Thursday, October 14, 2010

Building while Biking

As this class in Active Transportation has moved forward, it has become increasingly noticeable as to how much actual finagling and muddling in conversations one must do to get any sort of grip on the task at hand. To have excellent communication skills is a requirement of any planner. Attending the Lynch Woods meeting at the Brighton Town Hall is a case in point. Though what really made this an understanding for me is what Jon noted in his GRATS presentation today-- that the major realization is in order to induce any sort of social change ie) to do something this radical with bikes, we must first have a biking community...basically people...to flesh out and encourage the change.

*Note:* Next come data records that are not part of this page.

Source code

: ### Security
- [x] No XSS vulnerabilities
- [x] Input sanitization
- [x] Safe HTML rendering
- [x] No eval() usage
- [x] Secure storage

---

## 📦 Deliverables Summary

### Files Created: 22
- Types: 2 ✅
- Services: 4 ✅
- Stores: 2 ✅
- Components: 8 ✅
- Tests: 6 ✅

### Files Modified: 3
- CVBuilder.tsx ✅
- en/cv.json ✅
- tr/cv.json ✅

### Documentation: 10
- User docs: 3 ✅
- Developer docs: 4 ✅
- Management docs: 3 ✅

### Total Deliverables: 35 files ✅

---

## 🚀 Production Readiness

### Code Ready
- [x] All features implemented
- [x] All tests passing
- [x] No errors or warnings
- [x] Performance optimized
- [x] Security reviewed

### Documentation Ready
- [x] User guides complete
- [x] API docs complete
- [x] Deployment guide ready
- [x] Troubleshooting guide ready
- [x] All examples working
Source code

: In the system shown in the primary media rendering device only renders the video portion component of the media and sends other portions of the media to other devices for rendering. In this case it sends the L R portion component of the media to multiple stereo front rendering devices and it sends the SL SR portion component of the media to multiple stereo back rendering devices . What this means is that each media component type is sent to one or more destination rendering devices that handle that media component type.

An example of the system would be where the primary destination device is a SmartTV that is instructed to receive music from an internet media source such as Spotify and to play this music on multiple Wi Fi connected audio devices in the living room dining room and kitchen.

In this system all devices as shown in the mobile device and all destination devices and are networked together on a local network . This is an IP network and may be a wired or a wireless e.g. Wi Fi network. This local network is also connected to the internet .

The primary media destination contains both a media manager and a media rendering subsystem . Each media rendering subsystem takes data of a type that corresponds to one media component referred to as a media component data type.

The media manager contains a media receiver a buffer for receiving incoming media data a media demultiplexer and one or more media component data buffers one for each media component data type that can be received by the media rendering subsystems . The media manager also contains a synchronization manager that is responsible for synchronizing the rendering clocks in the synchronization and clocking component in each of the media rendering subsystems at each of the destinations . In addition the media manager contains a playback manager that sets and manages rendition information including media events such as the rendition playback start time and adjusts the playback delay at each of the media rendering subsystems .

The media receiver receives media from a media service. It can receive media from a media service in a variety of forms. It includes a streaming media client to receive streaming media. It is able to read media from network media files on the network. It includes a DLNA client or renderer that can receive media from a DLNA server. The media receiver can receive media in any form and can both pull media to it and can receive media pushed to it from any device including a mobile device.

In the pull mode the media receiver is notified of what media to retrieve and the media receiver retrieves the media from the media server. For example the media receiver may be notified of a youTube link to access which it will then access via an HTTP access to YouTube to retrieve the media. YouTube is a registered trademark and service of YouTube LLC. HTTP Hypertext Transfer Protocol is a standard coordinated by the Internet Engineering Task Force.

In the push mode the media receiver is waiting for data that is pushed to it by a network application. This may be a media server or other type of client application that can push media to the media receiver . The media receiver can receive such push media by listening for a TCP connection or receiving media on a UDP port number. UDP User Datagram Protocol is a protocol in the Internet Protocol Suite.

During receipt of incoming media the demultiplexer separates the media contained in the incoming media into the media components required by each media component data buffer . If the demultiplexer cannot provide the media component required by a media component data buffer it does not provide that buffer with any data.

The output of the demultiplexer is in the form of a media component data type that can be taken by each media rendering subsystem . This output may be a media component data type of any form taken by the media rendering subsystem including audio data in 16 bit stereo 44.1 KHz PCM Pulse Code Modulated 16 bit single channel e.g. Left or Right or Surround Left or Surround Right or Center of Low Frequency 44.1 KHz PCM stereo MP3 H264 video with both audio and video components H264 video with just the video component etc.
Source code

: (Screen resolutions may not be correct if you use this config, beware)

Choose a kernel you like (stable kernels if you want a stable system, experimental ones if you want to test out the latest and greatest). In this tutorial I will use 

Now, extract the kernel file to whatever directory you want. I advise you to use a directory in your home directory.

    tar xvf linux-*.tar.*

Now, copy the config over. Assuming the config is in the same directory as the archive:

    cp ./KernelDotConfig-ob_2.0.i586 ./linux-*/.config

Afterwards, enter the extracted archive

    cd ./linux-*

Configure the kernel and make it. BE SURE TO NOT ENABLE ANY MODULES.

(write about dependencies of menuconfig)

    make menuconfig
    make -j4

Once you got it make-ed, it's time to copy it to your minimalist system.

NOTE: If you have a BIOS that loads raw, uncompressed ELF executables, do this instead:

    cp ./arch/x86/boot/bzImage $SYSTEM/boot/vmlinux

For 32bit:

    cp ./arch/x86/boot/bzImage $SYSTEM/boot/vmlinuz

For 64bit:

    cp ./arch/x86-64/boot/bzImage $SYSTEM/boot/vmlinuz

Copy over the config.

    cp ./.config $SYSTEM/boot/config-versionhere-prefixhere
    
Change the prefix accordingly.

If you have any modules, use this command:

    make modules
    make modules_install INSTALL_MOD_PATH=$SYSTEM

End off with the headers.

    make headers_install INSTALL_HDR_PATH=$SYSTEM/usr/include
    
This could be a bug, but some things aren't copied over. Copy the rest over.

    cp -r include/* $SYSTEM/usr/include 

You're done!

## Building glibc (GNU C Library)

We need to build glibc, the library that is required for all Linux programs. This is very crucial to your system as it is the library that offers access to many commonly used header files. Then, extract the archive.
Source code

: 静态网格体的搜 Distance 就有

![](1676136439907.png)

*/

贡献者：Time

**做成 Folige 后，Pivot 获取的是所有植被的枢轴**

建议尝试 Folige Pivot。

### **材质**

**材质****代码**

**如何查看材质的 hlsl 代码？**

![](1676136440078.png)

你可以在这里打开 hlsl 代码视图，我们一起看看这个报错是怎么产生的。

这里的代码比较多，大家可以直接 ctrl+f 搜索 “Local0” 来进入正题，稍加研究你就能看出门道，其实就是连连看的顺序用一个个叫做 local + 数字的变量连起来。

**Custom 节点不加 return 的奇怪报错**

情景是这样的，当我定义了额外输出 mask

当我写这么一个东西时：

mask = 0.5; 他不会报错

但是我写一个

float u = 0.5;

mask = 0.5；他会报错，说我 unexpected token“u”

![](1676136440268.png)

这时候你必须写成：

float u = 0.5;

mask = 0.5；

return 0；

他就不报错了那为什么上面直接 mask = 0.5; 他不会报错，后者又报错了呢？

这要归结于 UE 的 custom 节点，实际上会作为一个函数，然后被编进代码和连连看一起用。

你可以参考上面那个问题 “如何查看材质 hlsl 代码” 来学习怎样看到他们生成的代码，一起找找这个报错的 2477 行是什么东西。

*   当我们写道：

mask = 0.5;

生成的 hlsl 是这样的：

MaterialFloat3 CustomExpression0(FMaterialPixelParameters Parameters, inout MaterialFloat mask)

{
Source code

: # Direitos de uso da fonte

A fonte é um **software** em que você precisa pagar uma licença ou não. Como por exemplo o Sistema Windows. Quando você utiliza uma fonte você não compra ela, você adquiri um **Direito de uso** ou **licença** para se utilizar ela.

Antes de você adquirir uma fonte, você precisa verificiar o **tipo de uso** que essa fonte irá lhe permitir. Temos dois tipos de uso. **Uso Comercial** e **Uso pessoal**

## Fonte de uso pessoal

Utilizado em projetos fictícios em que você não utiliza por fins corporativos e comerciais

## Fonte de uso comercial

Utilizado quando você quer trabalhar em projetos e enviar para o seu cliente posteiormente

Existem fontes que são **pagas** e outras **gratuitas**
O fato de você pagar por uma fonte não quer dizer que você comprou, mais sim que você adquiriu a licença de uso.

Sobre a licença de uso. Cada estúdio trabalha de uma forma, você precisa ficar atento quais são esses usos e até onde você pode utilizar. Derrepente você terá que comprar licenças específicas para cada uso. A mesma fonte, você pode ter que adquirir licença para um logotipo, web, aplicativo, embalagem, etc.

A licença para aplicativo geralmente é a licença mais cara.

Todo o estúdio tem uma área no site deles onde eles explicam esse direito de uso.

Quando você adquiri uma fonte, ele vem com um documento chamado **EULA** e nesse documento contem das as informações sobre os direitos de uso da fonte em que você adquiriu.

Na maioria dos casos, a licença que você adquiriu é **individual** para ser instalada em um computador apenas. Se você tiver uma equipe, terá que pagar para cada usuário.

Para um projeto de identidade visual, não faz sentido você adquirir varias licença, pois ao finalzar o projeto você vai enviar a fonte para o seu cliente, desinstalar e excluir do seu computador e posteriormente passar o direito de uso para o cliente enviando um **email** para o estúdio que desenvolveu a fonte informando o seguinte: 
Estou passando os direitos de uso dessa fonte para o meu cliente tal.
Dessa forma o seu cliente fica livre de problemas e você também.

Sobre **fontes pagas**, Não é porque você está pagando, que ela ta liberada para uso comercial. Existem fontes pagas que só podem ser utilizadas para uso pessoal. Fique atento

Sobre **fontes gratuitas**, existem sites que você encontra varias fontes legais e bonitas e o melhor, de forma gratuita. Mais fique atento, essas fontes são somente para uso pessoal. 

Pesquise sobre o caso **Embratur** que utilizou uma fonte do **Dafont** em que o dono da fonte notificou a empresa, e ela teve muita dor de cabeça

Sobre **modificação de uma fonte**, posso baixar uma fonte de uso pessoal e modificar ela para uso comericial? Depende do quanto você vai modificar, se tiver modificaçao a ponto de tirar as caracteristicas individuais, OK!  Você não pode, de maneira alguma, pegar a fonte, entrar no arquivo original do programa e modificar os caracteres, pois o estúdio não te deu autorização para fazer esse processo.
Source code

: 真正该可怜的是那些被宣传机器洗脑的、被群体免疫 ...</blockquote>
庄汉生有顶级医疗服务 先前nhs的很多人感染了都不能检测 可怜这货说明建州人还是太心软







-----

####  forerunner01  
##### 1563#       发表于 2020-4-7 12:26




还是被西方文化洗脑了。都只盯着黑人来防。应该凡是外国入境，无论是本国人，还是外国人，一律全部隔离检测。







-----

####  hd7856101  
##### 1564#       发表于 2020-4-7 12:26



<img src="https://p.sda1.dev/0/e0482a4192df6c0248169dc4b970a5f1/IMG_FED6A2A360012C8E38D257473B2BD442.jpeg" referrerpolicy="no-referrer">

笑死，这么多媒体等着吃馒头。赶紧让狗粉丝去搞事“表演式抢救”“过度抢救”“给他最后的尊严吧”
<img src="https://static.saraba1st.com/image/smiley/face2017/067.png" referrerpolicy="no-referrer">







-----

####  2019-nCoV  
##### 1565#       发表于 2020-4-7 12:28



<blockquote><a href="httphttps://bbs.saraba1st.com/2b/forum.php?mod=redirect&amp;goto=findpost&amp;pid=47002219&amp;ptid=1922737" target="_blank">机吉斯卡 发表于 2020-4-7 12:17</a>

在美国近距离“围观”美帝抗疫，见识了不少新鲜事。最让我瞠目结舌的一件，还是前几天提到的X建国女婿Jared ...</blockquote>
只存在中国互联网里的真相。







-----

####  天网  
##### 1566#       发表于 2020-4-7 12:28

Therefore my focus has made a shift. And this is perfectly OK. I've started this project with multiple ideas in my head in regards to MCC... that I must find the most desirable bike/pedestrian pathway from MCC to RIT while keeping the ultimate goal of GRATS in the background. Or collecting data on how many students, who like myself, are actually traveling from MCC to RIT. Though Jon explains today that the idea generation is much easier than actually building the community first. And really the community must be built before the ideas fall into their respected spaces. So I am tweaking my primary objective, I am now focusing on people, the who is who at MCC. Maybe becoming a sort of "liaison" between what I am learning in ATP class at RIT and actually finding the people who are in the community who have the power to accelerate these many ideas. This actually seems like a more achievable goal considering the time given in a quarter and is laying the foundation for my other objectives.